In “Marriage: For Better? Or Worse?” (Fall 2001), the author petitions for same-sex marriage with the argument that “same-sex couples…are the nation’s most unabashed supporters of matrimony.” What she does not say is that same-sex couples are also the nation’s most unabashed supporters of homosexual behavior. The article also states that “the government is not on the side of love and commitment when it comes to same-sex couples.” This would be true if love and commitment were the only issues to consider in sanctioning same-sex marriage. In fact, they are not. The primary issue is that if society sanctions same-sex marriage, it also sanctions homosexual behavior. This is something that the majority of us are not willing to do. Our ethical sense compels us to treat every human being, homosexual or heterosexual, justly and with dignity. But it is that same ethical sense that demands that we exercise restraint in our sexual behaviors. As a compassionate society, we do not go so far as to censure homosexual behavior, but neither must we condone it by sanctioning same-sex marriage.
David Marwil ’70
Lexington, Kentucky

The article “Wedding Rights” covers a lot of ground, and yet leaves out an examination of the very basic question of marriage: The nature of commitment. I would offer that couple-hood is treated as a class of family-tie all its own. Change is acceptable if you can manage it and remain a couple. Growth is expected, but growing apart isn’t even considered a possibility, certainly in no way a positive one. Significantly, if couple-hood comes to an end, it is taken for granted that the person who was family—no longer is.

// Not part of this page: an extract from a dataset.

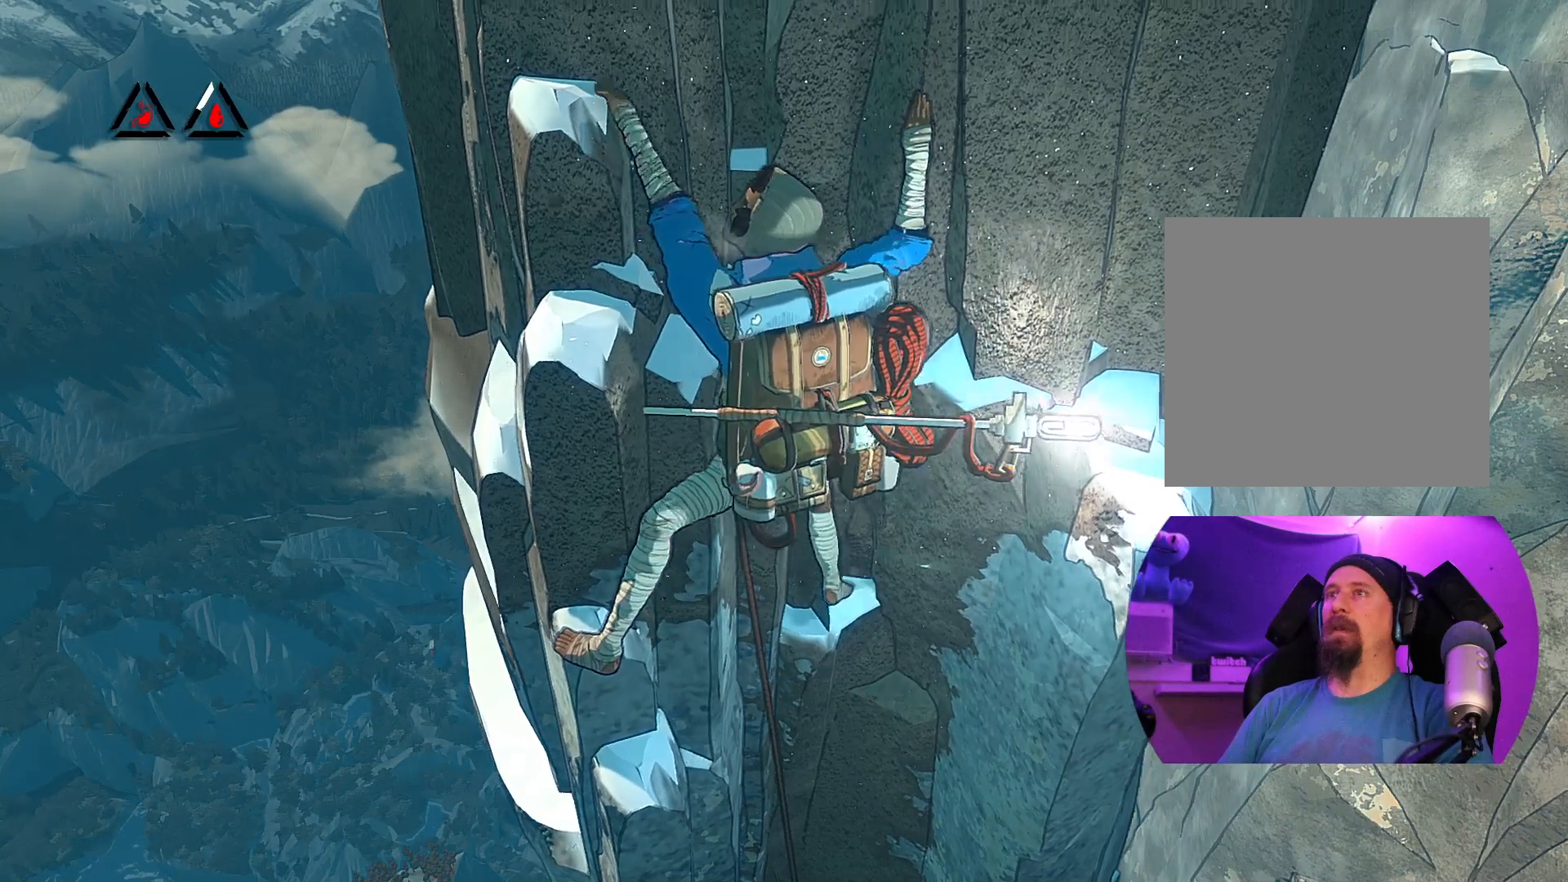
{"buttons": ["R1"], "left_stick": "up-left", "right_stick": "center", "events": [[467, "R1", "down"]]}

Here is a possible commitment: I promise, before our friends, family, and larger community, to care about you, to want the best for you, to work with you to understand each other, and to build a life together. I have found in you and in our relationship something very precious to cherish, and nurture, and honor. I’m asking everyone I’m close to to help me do right by this, neither holding too tightly nor ever taking this for granted. Do the words: “And I promise we will never be parted” really add to this? Or do they sound a little childish and prideful by comparison? What if we leave out those add-on words. Does this make it harder to explain what the commitment is? Surely it does. Does it make it any less of a commitment? Well…legally it is not a marriage, nor is there any other legal way to recognize it. Some might say this is an insufficient foundation for raising children. Maybe raising children is, appropriately, a very profound and separate commitment all of its own.